Место, в которое я попала, больше всего напоминало жилище Герды или Кая – под самой крышей, в большом городе, «где дома стоят так близко друг к другу, что их кровли почти соприкасаются». У кухни («новострой, – небрежно обронил Сандро, – в восемнадцатом веке добавили»), были свои отдельные стены, своя крыша и выход на другую крышу прямо под ногами; на ту же подножную крышу выходили окна двух комнат. Террасу подпирали справа и слева другие дома, и вокруг – тоже крыши, крыши. Я поняла, что мой мальчик, читающий Карлсона, будет в восторге, если ему это показать. Вообще, наверное, детство, проведенное в таком месте, – это счастье.
– Есть только один нюанс. Я надеюсь, что ты не очень расстроишься.
Пауза. Вообще-то очень не хотелось расстраиваться в первый день долгожданного отпуска.
– Ты знаешь, это как раз треченто. Тысяча триста какой-то год. Я видел на притолоке, когда штукатурил. И на входной двери внизу тоже есть дата. Это бывший монастырь.
– Ну и ладно, – решила я, – плевать на эстетствующих болванов. Треченто мне нравится.
Августовская Генуя была жаркой и пустынной, как Сахара.
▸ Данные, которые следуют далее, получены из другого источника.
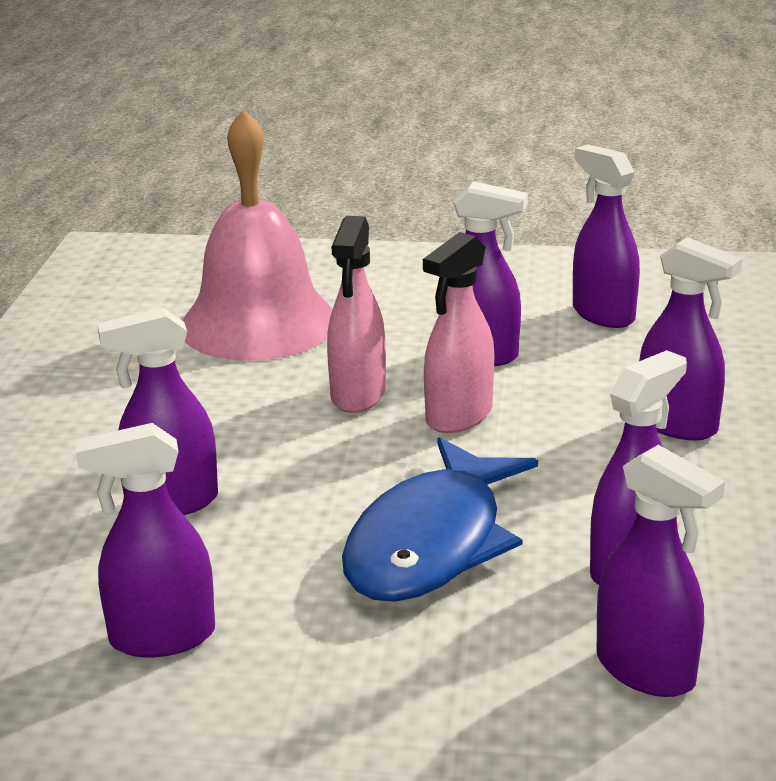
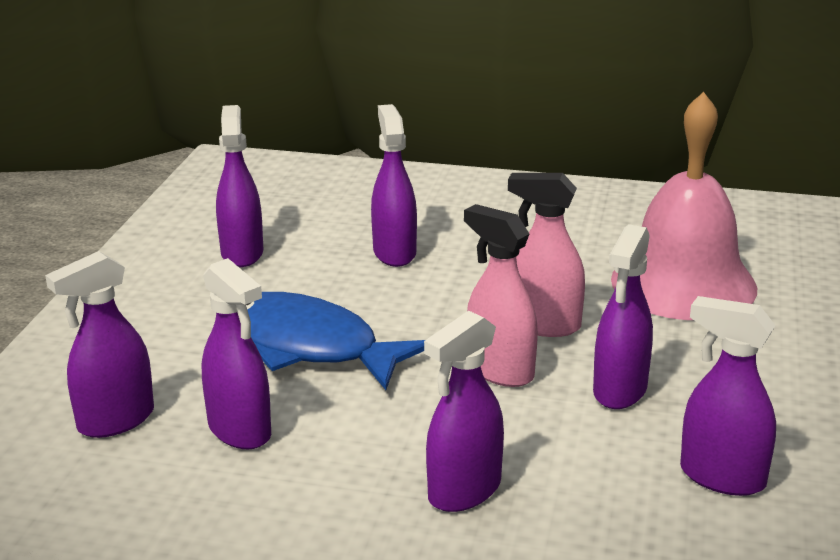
camera: 95 degrees right, 0 degrees up
(603, 314) = (721, 477): purple spray bottle -> purple spray bottle turned 120 degrees counterclockwise

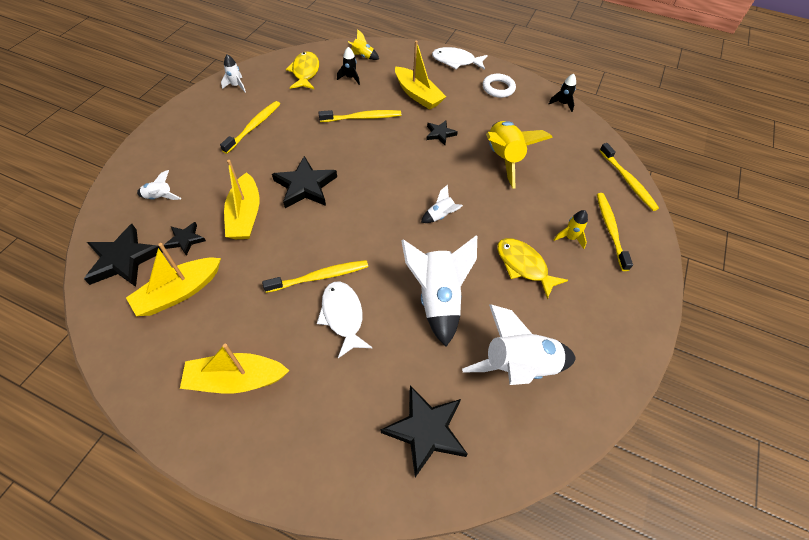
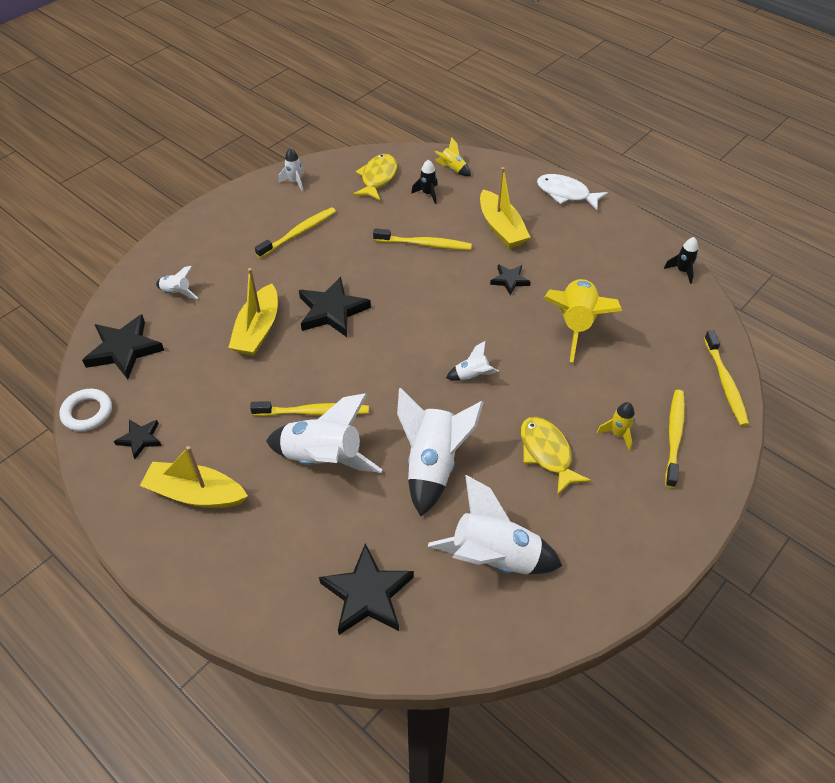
camera: 20 degrees right, 5 degrees down
(179, 292) = (167, 395): yellow boat -> none
(185, 240) = (189, 342): black star -> black star (140, 439)
(343, 316) = (323, 458): white fish -> white rocket
(498, 88) = (606, 237): white ring -> white ring (87, 412)

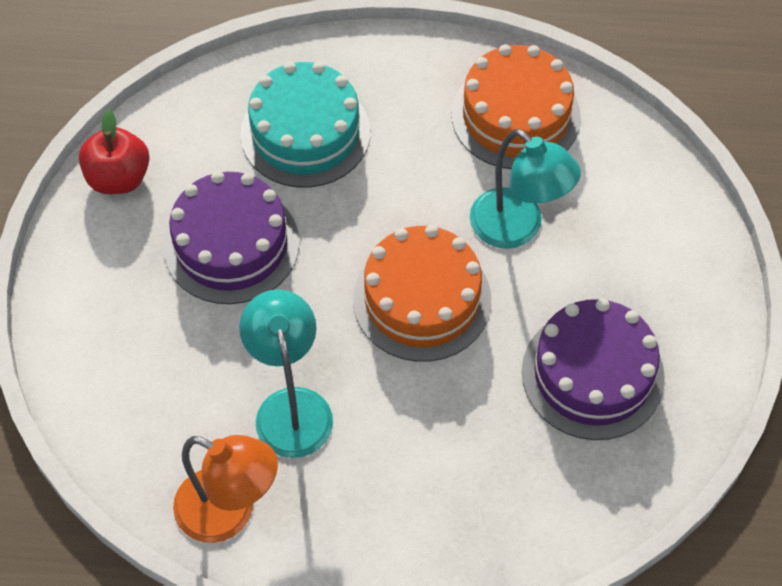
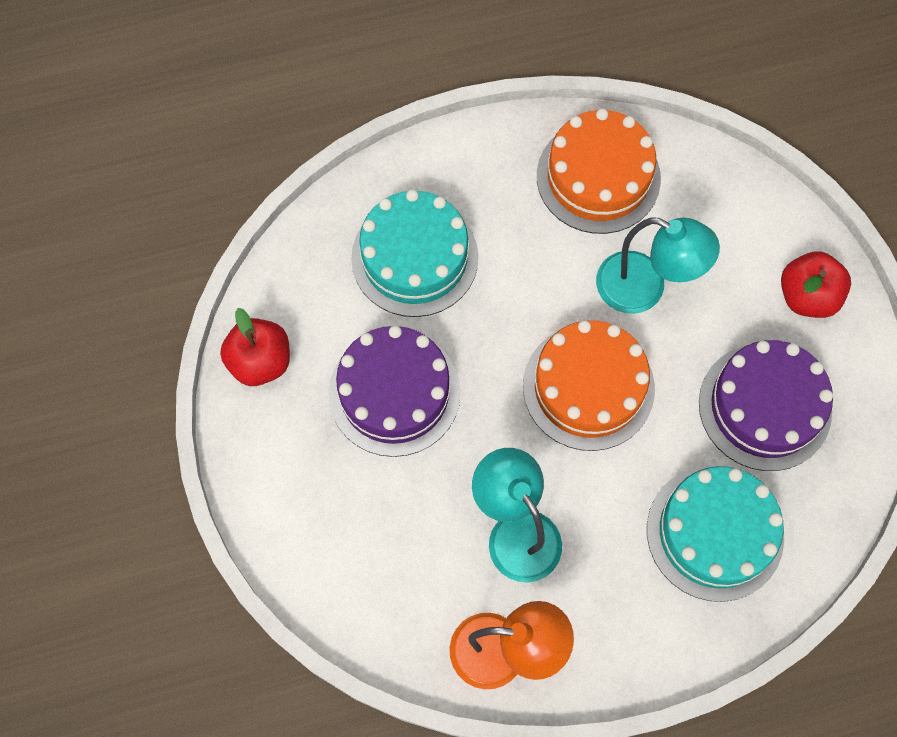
camera: 20 degrees left, 10 degrees up
(490, 474) = (715, 533): none -> turquoise cake
(681, 286) = (807, 296): none -> red apple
Мы с Сандро оказались одни в пустом и пыльном, оставленном жителями городе. Глухие серые ставни-сарачинески[5] – с листочками «закрыто на каникулы до сентября», маленькое кафе на пустынной площади без единого посетителя, очередь из трех потерянных, невменяемых от жары людей около мороженщика на углу и никакого движения.
Я могла бы наслаждаться красотой великолепной Генуи, морем, поездками на скутере, гамаком на террасе, отличным вином по три евро литр, – но нет. Меня влек могучий туристический инстинкт. Мне хотелось что-нибудь увидеть.
Но если в Генуе мы были одинокими мародерами – то в Риме оказались частью несметного полчища варваров, наводнивших Вечный город при полном отсутствии жителей. Японцы, намертво приклеенные к своим фотоаппаратам, ускоренным маршем обходили помеченные в плане ключевые точки города. Европейцы и американцы страдали от жары, плавились как пластилин, утирали пот и прикладывались к бутылочкам с водой, но все стремились, как и я, что-нибудь увидеть.
Номером один в моем плане стояла Сикстинская капелла.
Турист – это профессия. Видела я дилетантов в русских монастырях, пытающихся попасть в Покрова-на-Нерли в шортах… Я же готова была стать туристом-профессионалом: меня не пугало ожидание, проверки на всех входах, я знала, как надо одеваться (а то ведь наглядное пособие «что можно, что нельзя» появляется у тебя перед глазами, только когда отстоишь трехкилометровую очередь).
То, к чему я не была готова в Сикстинской капелле, – это к дежа вю московского метро в час пик. Мне наступали на ноги, пихали локтями в рёбра, не шутя толкали в спину и даже ухитрялись каким-то образом поддавать под коленки. Закроешь глаза – и кажется, что ты на станции «Киевская», откроешь – фрески божественного Микеланджело в высокой вышине, а вокруг толпа людей с фотоаппаратами вместо лиц.